> Set task
Reproduce the lines of the material exactly, excluding every image.

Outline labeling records
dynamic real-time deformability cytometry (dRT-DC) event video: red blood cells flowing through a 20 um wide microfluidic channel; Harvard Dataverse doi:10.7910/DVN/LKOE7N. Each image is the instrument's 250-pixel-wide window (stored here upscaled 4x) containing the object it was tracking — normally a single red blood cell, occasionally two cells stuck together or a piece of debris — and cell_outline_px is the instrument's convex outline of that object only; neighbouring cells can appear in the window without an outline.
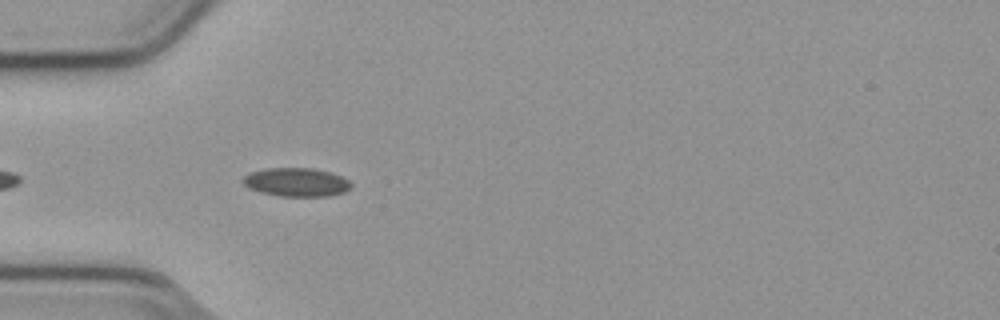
{"species": "common noctule bat (a hibernating species)", "species_latin": "Nyctalus noctula", "temperature_condition": "cold", "stored_images_in_passage": 7, "camera_frame_rate_fps": 3000, "um_per_image_px": 0.085, "animal": {"sex": "male", "body_mass_g": 23.1, "forearm_length_mm": 52.7}, "frame": {"image": 1, "passage_image": 1, "time_ms": 0.0, "image_size_px": [1000, 320], "cell_outline_px": [[352, 188], [344, 192], [328, 196], [280, 196], [248, 188], [244, 184], [244, 176], [248, 172], [268, 168], [312, 168], [332, 172], [348, 180], [352, 184]], "centroid_in_image_um": [25.22, 15.48], "position_along_channel_um": 59.8, "area_um2": 17.98}}
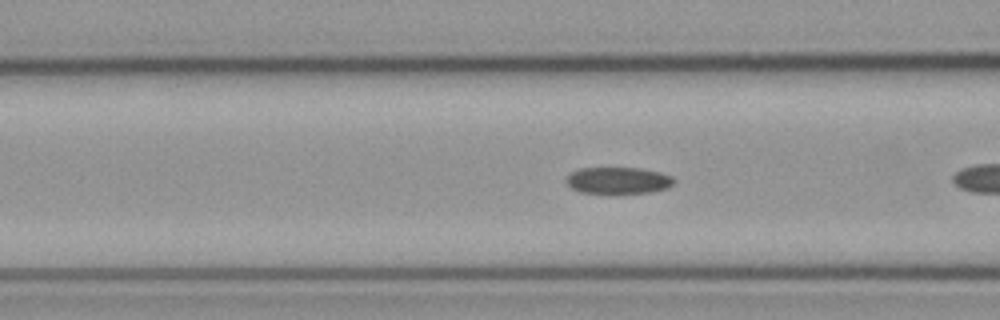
{"frame": {"image": 2, "passage_image": 3, "time_ms": 0.667, "image_size_px": [1000, 320], "cell_outline_px": [[676, 180], [668, 188], [652, 192], [612, 196], [608, 196], [580, 192], [572, 188], [564, 180], [572, 172], [580, 168], [640, 168], [660, 172], [672, 176]], "centroid_in_image_um": [52.55, 15.39], "position_along_channel_um": 114.1, "area_um2": 17.57}}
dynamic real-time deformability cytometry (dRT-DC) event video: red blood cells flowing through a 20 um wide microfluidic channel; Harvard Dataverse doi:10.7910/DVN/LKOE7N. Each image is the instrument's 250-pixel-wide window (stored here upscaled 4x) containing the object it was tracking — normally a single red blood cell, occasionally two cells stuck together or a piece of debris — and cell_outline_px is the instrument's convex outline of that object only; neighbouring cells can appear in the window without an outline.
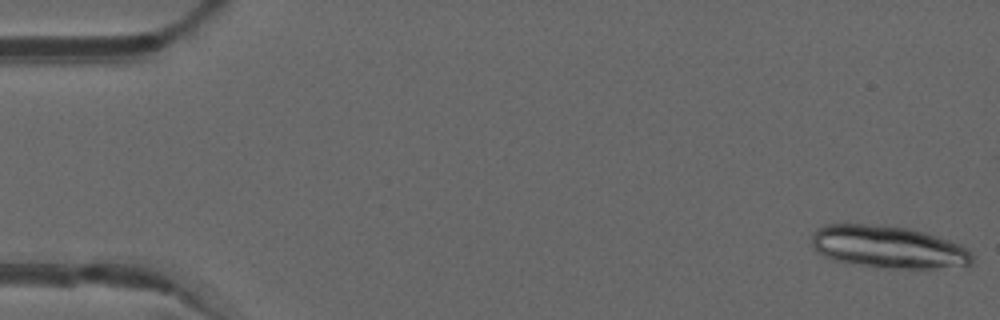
{"species": "common noctule bat (a hibernating species)", "species_latin": "Nyctalus noctula", "temperature_condition": "warm", "stored_images_in_passage": 19, "camera_frame_rate_fps": 3000, "um_per_image_px": 0.085, "animal": {"sex": "male", "forearm_length_mm": 52.5}, "frame": {"image": 1, "passage_image": 1, "time_ms": 0.0, "image_size_px": [1000, 320], "cell_outline_px": [[976, 256], [972, 264], [968, 268], [888, 268], [832, 260], [824, 256], [812, 248], [812, 232], [816, 228], [824, 224], [864, 224], [908, 228], [924, 232], [960, 244], [968, 248]], "centroid_in_image_um": [75.56, 21.01], "position_along_channel_um": 9.4, "area_um2": 40.11}}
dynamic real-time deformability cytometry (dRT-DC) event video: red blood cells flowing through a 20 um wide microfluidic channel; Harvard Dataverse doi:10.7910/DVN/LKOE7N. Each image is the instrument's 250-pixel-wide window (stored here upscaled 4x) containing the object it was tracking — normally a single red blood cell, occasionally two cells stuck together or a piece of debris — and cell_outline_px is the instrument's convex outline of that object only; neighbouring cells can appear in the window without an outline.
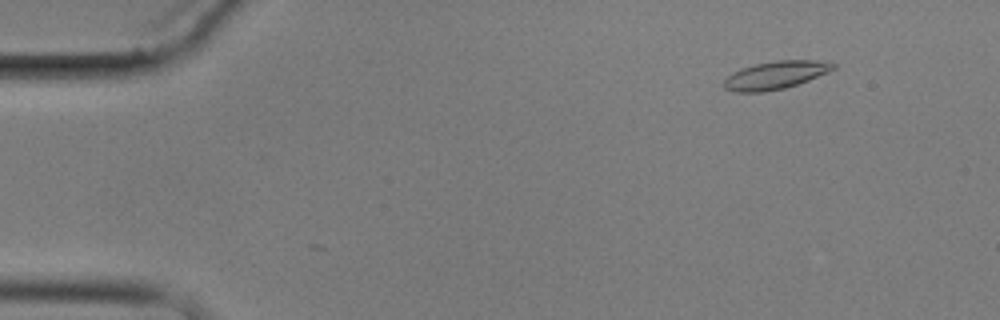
{"species": "common noctule bat (a hibernating species)", "species_latin": "Nyctalus noctula", "temperature_condition": "cold", "stored_images_in_passage": 4, "camera_frame_rate_fps": 3000, "um_per_image_px": 0.085, "animal": {"sex": "male", "body_mass_g": 17.9}, "frame": {"image": 1, "passage_image": 2, "time_ms": 1.0, "image_size_px": [1000, 320], "cell_outline_px": [[836, 68], [828, 72], [808, 80], [784, 88], [764, 92], [736, 92], [724, 88], [724, 80], [732, 72], [740, 68], [756, 64], [776, 60], [816, 60], [836, 64]], "centroid_in_image_um": [65.9, 6.38], "position_along_channel_um": 19.1, "area_um2": 17.69}}
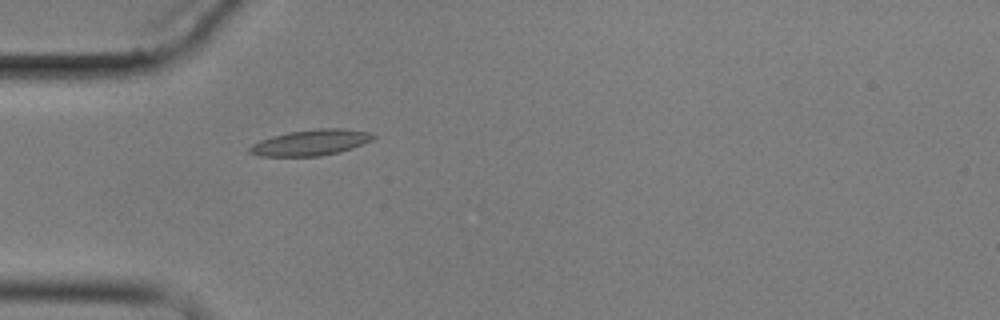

> Output of the exercise
dynamic real-time deformability cytometry (dRT-DC) event video: red blood cells flowing through a 20 um wide microfluidic channel; Harvard Dataverse doi:10.7910/DVN/LKOE7N. Each image is the instrument's 250-pixel-wide window (stored here upscaled 4x) containing the object it was tracking — normally a single red blood cell, occasionally two cells stuck together or a piece of debris — and cell_outline_px is the instrument's convex outline of that object only; neighbouring cells can appear in the window without an outline.
{"species": "common noctule bat (a hibernating species)", "species_latin": "Nyctalus noctula", "temperature_condition": "cold", "stored_images_in_passage": 7, "camera_frame_rate_fps": 3000, "um_per_image_px": 0.085, "animal": {"sex": "male", "body_mass_g": 23.1, "forearm_length_mm": 52.7}, "frame": {"image": 1, "passage_image": 1, "time_ms": 0.0, "image_size_px": [1000, 320], "cell_outline_px": [[352, 188], [344, 192], [328, 196], [280, 196], [248, 188], [244, 184], [244, 176], [248, 172], [268, 168], [312, 168], [332, 172], [348, 180], [352, 184]], "centroid_in_image_um": [25.22, 15.48], "position_along_channel_um": 59.8, "area_um2": 17.98}}
{"frame": {"image": 2, "passage_image": 3, "time_ms": 0.667, "image_size_px": [1000, 320], "cell_outline_px": [[676, 180], [668, 188], [652, 192], [612, 196], [608, 196], [580, 192], [572, 188], [564, 180], [572, 172], [580, 168], [640, 168], [660, 172], [672, 176]], "centroid_in_image_um": [52.55, 15.39], "position_along_channel_um": 114.1, "area_um2": 17.57}}
dynamic real-time deformability cytometry (dRT-DC) event video: red blood cells flowing through a 20 um wide microfluidic channel; Harvard Dataverse doi:10.7910/DVN/LKOE7N. Each image is the instrument's 250-pixel-wide window (stored here upscaled 4x) containing the object it was tracking — normally a single red blood cell, occasionally two cells stuck together or a piece of debris — and cell_outline_px is the instrument's convex outline of that object only; neighbouring cells can appear in the window without an outline.
{"species": "common noctule bat (a hibernating species)", "species_latin": "Nyctalus noctula", "temperature_condition": "warm", "stored_images_in_passage": 19, "camera_frame_rate_fps": 3000, "um_per_image_px": 0.085, "animal": {"sex": "male", "forearm_length_mm": 52.5}, "frame": {"image": 1, "passage_image": 1, "time_ms": 0.0, "image_size_px": [1000, 320], "cell_outline_px": [[976, 256], [972, 264], [968, 268], [888, 268], [832, 260], [824, 256], [812, 248], [812, 232], [816, 228], [824, 224], [864, 224], [908, 228], [924, 232], [960, 244], [968, 248]], "centroid_in_image_um": [75.56, 21.01], "position_along_channel_um": 9.4, "area_um2": 40.11}}
dynamic real-time deformability cytometry (dRT-DC) event video: red blood cells flowing through a 20 um wide microfluidic channel; Harvard Dataverse doi:10.7910/DVN/LKOE7N. Each image is the instrument's 250-pixel-wide window (stored here upscaled 4x) containing the object it was tracking — normally a single red blood cell, occasionally two cells stuck together or a piece of debris — and cell_outline_px is the instrument's convex outline of that object only; neighbouring cells can appear in the window without an outline.
{"species": "common noctule bat (a hibernating species)", "species_latin": "Nyctalus noctula", "temperature_condition": "cold", "stored_images_in_passage": 4, "camera_frame_rate_fps": 3000, "um_per_image_px": 0.085, "animal": {"sex": "male", "body_mass_g": 17.9}, "frame": {"image": 1, "passage_image": 2, "time_ms": 1.0, "image_size_px": [1000, 320], "cell_outline_px": [[836, 68], [828, 72], [808, 80], [784, 88], [764, 92], [736, 92], [724, 88], [724, 80], [732, 72], [740, 68], [756, 64], [776, 60], [816, 60], [836, 64]], "centroid_in_image_um": [65.9, 6.38], "position_along_channel_um": 19.1, "area_um2": 17.69}}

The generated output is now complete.